Records for this exercise Block Start

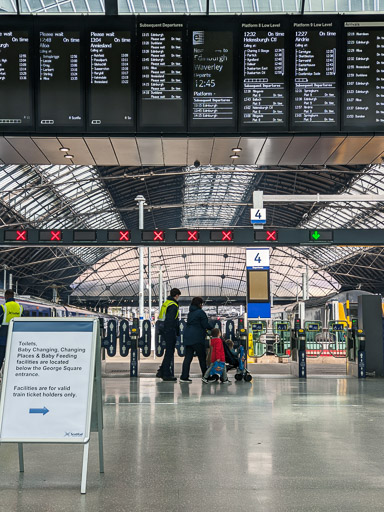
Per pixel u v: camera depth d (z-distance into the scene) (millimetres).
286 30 11820
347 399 10922
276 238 18391
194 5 12414
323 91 11805
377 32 11844
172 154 13320
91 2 12391
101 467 5375
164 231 18438
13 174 38906
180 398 11023
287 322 19219
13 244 18328
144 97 11734
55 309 37969
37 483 5027
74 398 5195
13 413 5184
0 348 12727
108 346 17734
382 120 11797
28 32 11750
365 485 4840
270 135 11883
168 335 15023
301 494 4582
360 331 16531
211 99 11773
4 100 11719
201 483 4922
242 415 8758
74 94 11734
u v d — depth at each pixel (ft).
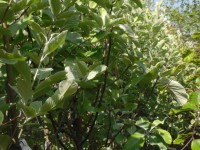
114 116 8.48
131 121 8.07
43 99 6.83
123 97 8.64
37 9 6.02
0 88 7.03
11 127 5.81
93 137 9.25
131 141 7.31
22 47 7.25
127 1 10.02
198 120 7.28
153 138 7.54
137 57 7.95
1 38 6.06
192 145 6.66
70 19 6.90
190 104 6.88
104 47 7.91
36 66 7.00
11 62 4.42
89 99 7.92
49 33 6.50
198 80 8.05
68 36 7.22
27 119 4.37
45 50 4.77
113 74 9.63
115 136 8.28
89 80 6.37
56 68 7.51
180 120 12.71
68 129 9.27
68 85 4.28
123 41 7.47
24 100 4.30
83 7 7.55
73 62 7.00
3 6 5.24
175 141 7.20
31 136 8.73
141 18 11.94
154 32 11.76
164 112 11.84
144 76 8.21
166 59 12.32
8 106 5.32
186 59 8.47
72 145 10.25
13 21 6.08
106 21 7.09
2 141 4.54
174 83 8.34
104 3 7.17
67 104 7.25
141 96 9.70
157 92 10.48
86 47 8.39
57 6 6.31
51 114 7.58
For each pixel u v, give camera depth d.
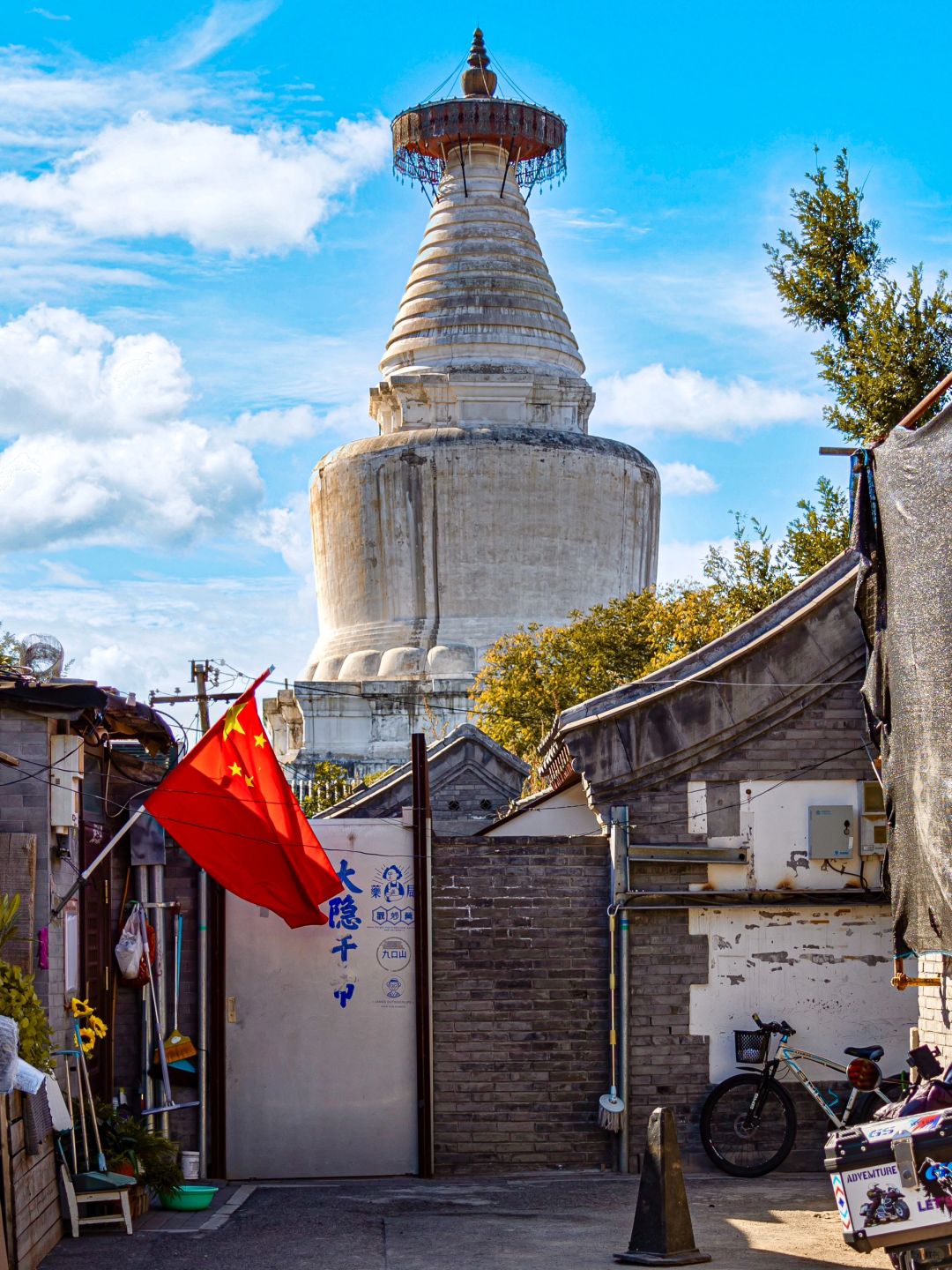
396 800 34.56
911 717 14.91
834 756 19.19
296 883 17.78
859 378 24.75
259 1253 13.87
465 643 59.91
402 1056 19.08
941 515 14.12
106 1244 14.28
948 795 14.09
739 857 19.06
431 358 64.44
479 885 19.30
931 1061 12.57
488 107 64.56
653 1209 13.36
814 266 26.58
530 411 63.75
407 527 60.94
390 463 60.97
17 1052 12.64
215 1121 18.73
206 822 17.45
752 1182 17.80
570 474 61.16
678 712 19.19
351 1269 13.19
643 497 63.44
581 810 23.36
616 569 62.41
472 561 60.72
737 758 19.23
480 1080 19.00
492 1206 16.39
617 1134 18.84
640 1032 18.88
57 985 15.14
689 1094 18.81
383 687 58.25
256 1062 18.97
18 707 14.94
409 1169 18.86
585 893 19.31
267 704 62.12
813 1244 14.00
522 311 64.88
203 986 18.88
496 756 34.97
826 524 27.84
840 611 19.22
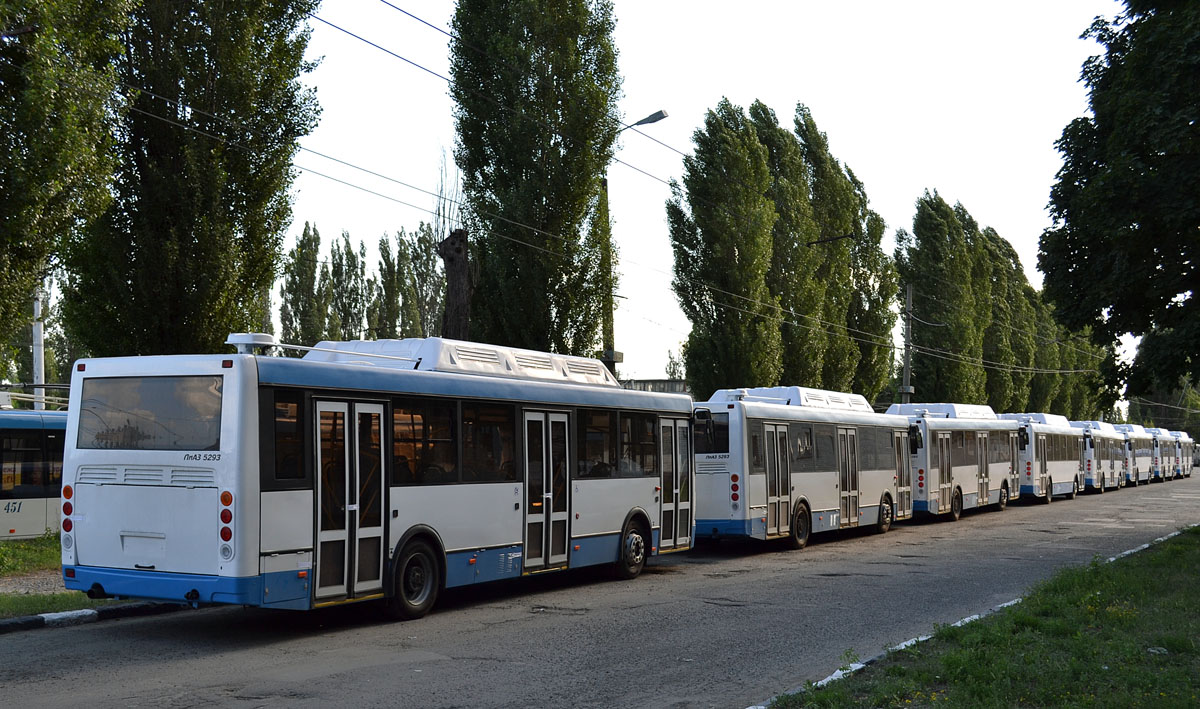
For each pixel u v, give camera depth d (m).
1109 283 20.92
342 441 11.95
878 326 52.75
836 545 24.42
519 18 27.72
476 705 8.32
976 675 8.56
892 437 29.23
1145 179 19.20
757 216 40.66
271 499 10.95
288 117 22.30
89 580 11.38
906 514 29.75
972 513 36.88
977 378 62.50
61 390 44.97
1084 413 84.69
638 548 17.72
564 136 27.89
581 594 15.57
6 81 16.25
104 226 20.59
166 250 20.55
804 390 25.52
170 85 20.80
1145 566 16.78
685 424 19.52
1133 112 19.27
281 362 11.34
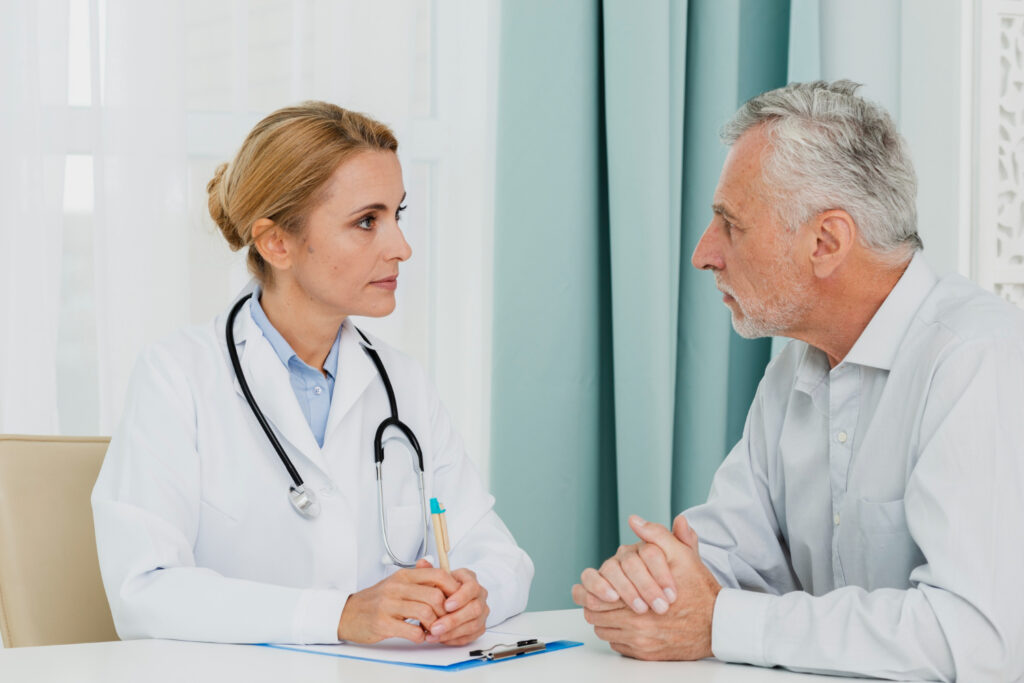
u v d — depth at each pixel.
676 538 1.19
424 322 2.34
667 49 2.25
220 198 1.47
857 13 2.39
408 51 2.23
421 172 2.36
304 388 1.47
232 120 2.18
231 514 1.38
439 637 1.16
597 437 2.34
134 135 2.06
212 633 1.17
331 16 2.19
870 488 1.29
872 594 1.11
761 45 2.49
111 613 1.39
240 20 2.17
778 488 1.50
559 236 2.27
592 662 1.11
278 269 1.44
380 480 1.45
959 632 1.04
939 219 2.40
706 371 2.36
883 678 1.06
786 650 1.09
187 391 1.40
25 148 2.00
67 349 2.09
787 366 1.52
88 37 2.06
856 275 1.30
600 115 2.34
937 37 2.39
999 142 2.37
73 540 1.42
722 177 1.35
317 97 2.20
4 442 1.42
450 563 1.49
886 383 1.29
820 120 1.28
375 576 1.46
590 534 2.32
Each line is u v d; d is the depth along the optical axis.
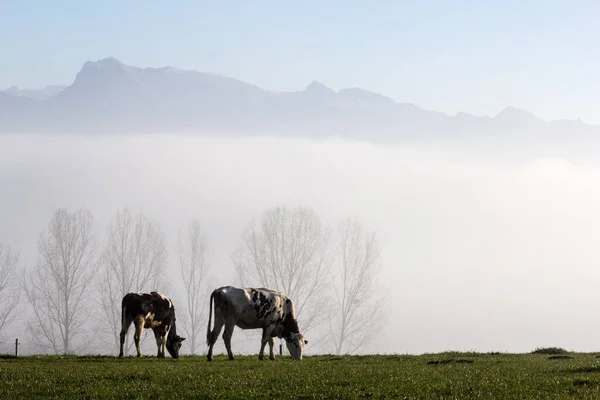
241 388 22.73
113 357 36.84
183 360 34.50
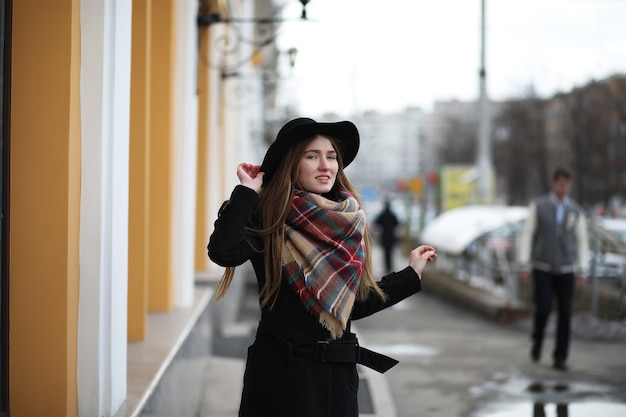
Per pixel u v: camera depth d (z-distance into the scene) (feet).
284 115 88.17
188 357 18.63
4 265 10.93
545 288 28.78
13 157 11.11
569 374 27.71
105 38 11.74
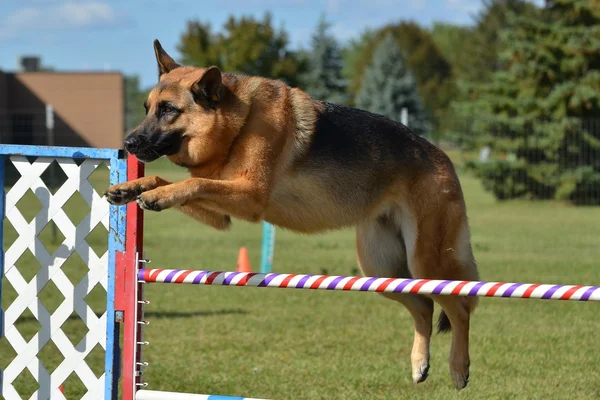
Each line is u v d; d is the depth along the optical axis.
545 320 7.83
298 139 4.93
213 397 4.22
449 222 5.30
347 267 11.02
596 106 22.47
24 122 37.75
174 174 27.78
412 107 48.88
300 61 39.66
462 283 3.87
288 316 8.11
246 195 4.62
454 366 5.24
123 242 4.39
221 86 4.67
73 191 4.54
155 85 4.85
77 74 38.00
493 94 24.27
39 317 4.60
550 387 5.48
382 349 6.70
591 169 22.14
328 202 5.05
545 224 17.62
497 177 23.47
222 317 8.05
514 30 24.12
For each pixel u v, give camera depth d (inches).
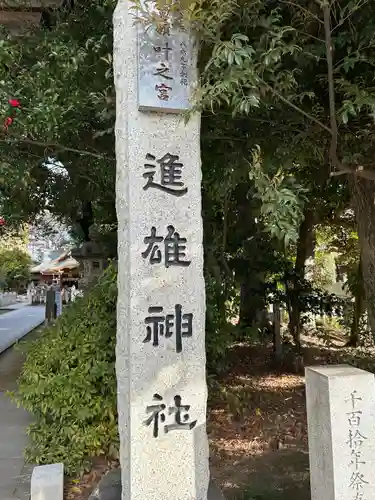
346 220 335.9
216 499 116.0
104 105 165.2
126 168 113.3
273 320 321.7
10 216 293.9
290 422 204.7
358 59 115.9
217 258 257.3
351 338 357.1
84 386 151.7
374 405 92.5
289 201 103.1
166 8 106.6
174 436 109.9
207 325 195.6
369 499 91.0
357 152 149.1
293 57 128.0
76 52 172.7
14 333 515.2
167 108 113.4
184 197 115.5
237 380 263.9
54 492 123.2
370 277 192.2
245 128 159.8
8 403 237.1
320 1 103.4
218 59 98.3
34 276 1216.8
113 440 149.5
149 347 110.0
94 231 328.5
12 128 167.9
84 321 168.7
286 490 144.4
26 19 228.4
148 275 111.4
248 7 110.2
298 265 340.5
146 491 107.4
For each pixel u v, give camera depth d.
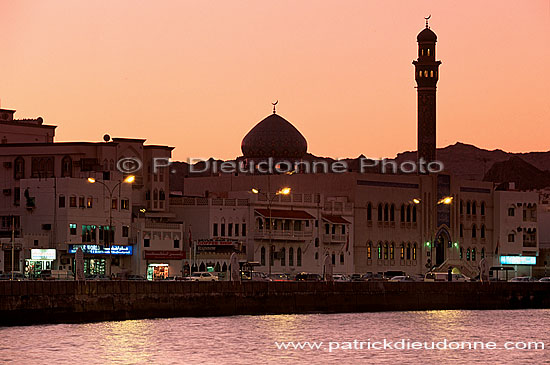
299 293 146.38
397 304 156.25
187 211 177.62
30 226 164.38
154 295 133.12
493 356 110.69
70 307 125.25
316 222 187.50
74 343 110.38
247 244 178.25
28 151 177.00
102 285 128.38
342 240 192.00
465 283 163.62
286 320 137.12
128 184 169.00
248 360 103.88
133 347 109.25
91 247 162.12
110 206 158.50
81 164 174.62
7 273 153.00
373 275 186.75
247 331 123.75
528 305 169.25
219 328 125.69
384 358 107.56
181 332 120.94
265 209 180.75
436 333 128.38
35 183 164.50
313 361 104.44
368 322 138.25
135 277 159.62
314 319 139.88
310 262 186.25
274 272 180.25
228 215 177.25
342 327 131.50
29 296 121.81
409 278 181.00
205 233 175.75
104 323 126.88
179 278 158.75
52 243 161.88
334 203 192.12
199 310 137.00
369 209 198.75
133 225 168.12
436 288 160.75
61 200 162.00
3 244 156.75
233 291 140.38
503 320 146.25
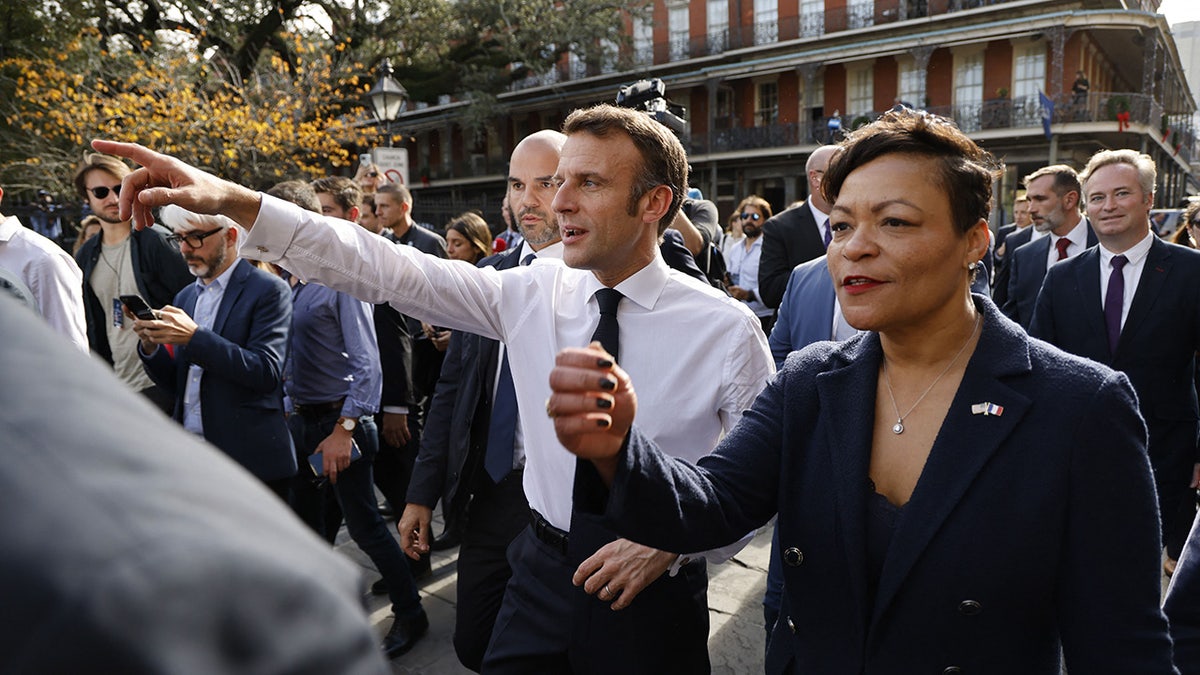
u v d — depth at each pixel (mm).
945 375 1287
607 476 1144
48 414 427
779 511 1386
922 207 1200
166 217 1735
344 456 3094
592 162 1777
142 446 444
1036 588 1183
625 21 32062
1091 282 3367
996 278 5617
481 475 2387
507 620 1979
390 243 1943
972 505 1191
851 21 27406
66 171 13727
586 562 1665
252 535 425
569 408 1035
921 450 1272
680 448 1888
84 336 2705
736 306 1905
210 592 384
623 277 1890
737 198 29578
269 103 15867
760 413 1448
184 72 15648
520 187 2701
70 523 377
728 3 29875
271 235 1787
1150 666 1145
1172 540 3283
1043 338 3531
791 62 26609
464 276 2018
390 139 11922
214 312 2945
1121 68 30203
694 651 1903
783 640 1455
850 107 27422
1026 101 23906
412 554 2549
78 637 352
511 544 2123
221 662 381
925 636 1209
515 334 2008
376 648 452
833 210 1294
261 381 2814
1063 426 1173
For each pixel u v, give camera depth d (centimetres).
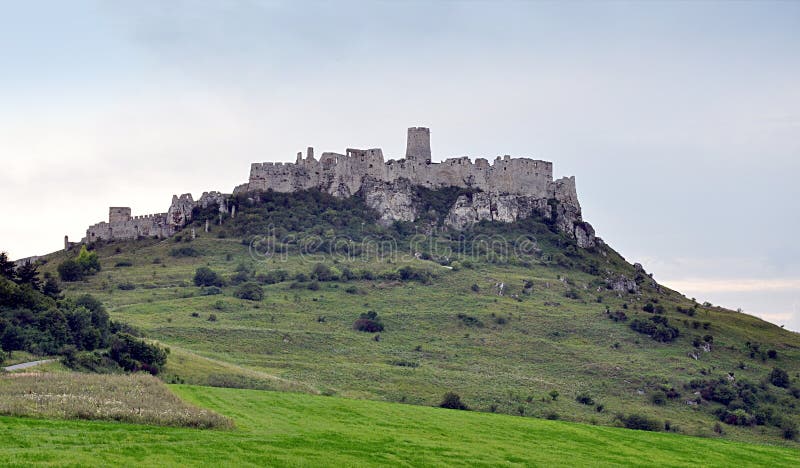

Records for this exercise Block End

Check each line above for the string "distance" and return those that contain it.

# Answer to this exercise
Per pixel u v: camera depth d (z-distance into the scene) (millimetres).
Per pixel u v: camera depth d (z-distance into the scene) (feet).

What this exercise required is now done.